Note The following procedure describes how to configure CDN or DCDN interaction in the Anti-DDoS Pro console. You can also configure CDN interaction in the CDN console. For more information, see Integrate CDN with Anti-DDoS.
  1. Log on to the Anti-DDoS Pro console.
  2. In the top navigation bar, select the region where your services are deployed.
    • Mainland China: Anti-DDoS Pro
    • Outside Mainland China: Anti-DDoS Premium
  3. In the left-side navigation pane, choose Provisioning > Sec-Traffic Manager.
  4. Click the CDN/DCDN Interaction tab.
  5. Find the domain name for which you want to create a CDN or DCDN interaction rule and click Add Interaction.
  6. In the Create Rule pane, configure the parameters and click Next.Create Rule
    Parameter Description
    Anti-DDoS Instance The Anti-DDoS Pro or Anti-DDoS Premium instance to which the domain name is added. You do not need to manually select an instance. Make sure that the Anti-DDoS Pro or Anti-DDoS Premium instance uses the Enhanced function plan.

    If the system prompts To use the CDN interaction feature, you must purchase the Enhanced Function plan for this instance., click Purchase to upgrade the instance.

    If the system prompts No Anti-DDoS instance selected, add your domain name to Anti-DDoS Pro or Anti-DDoS Premium. For more information, see Add a website.

    Cloud Service If your domain name is added to Alibaba Cloud CDN or Dynamic Route for CDN, you do not need to manually select a service.

    If your domain name is not added to Alibaba Cloud CDN or Dynamic Route for CDN, select Alibaba Cloud CDN or Dynamic Route for CDN and add the domain name as required.

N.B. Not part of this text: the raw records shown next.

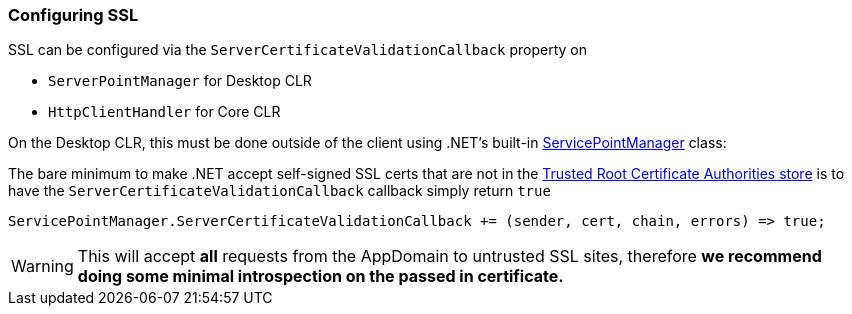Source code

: :ref_current: https://www.elastic.co/guide/en/elasticsearch/reference/5.3

:xpack_current: https://www.elastic.co/guide/en/x-pack/5.3

:github: https://github.com/elastic/elasticsearch-net

:nuget: https://www.nuget.org/packages

////
IMPORTANT NOTE
==============
This file has been generated from https://github.com/elastic/elasticsearch-net/tree/5.x/src/Tests/ClientConcepts/Connection/ConfiguringSSL.doc.cs. 
If you wish to submit a PR for any spelling mistakes, typos or grammatical errors for this file,
please modify the original csharp file found at the link and submit the PR with that change. Thanks!
////

[[configuring-ssl]]
=== Configuring SSL

SSL can be configured via the `ServerCertificateValidationCallback` property on 

* `ServerPointManager` for Desktop CLR

* `HttpClientHandler` for Core CLR

On the Desktop CLR, this must be done outside of the client using .NET's built-in http://msdn.microsoft.com/en-us/library/system.net.servicepointmanager%28v=vs.110%29.aspx[ServicePointManager] class:

The bare minimum to make .NET accept self-signed SSL certs that are not in the  https://technet.microsoft.com/en-us/library/cc754841(v=ws.11).aspx[Trusted Root Certificate Authorities store]
is to have the `ServerCertificateValidationCallback` callback simply return `true`

[source,csharp]
----
ServicePointManager.ServerCertificateValidationCallback += (sender, cert, chain, errors) => true;
----

[WARNING]
--
This will accept **all** requests from the AppDomain to untrusted SSL sites,
therefore **we recommend doing some minimal introspection on the passed in certificate.**

--


    Request per Second The minimum QPS that triggers traffic switchover to Anti-DDoS Pro or Anti-DDoS Premium. For more information, see Limits.
    Note We recommend that you set the QPS to more than two to three times the historical peak QPS of your website to deal with service spikes. Do not set a QPS lower than 500 even if the QPS of your website is low.
    After the rule is created, Sec-Traffic Manager assigns a CNAME address for the rule. You can view the CNAME address and interaction status of the domain name on the CDN/DCDN Interaction tab.
  7. Modify the DNS records.
    Modify the DNS records of your domain name on the website of the DNS service provider to point the domain name to the CNAME address provided by Sec-Traffic Manager. For more information, see Modify the CNAME record to reroute traffic by using Sec-Traffic Manager.

What to do next

  • Edit an interaction rule: Click the CDN/DCDN Interaction tab. Find the domain name whose rule you want to edit and click Edit in the Actions column to change Request per Second under Trigger Condition.
  • Delete an interaction rule: Click the CDN/DCDN Interaction tab. Find the domain name whose rule you want to delete and click Delete in the Actions column.
    Warning Before you delete an interaction rule, make sure that the service traffic is no longer directed to the CNAME address assigned by Sec-Traffic Manager. Otherwise, the website becomes unavailable after you delete the rule.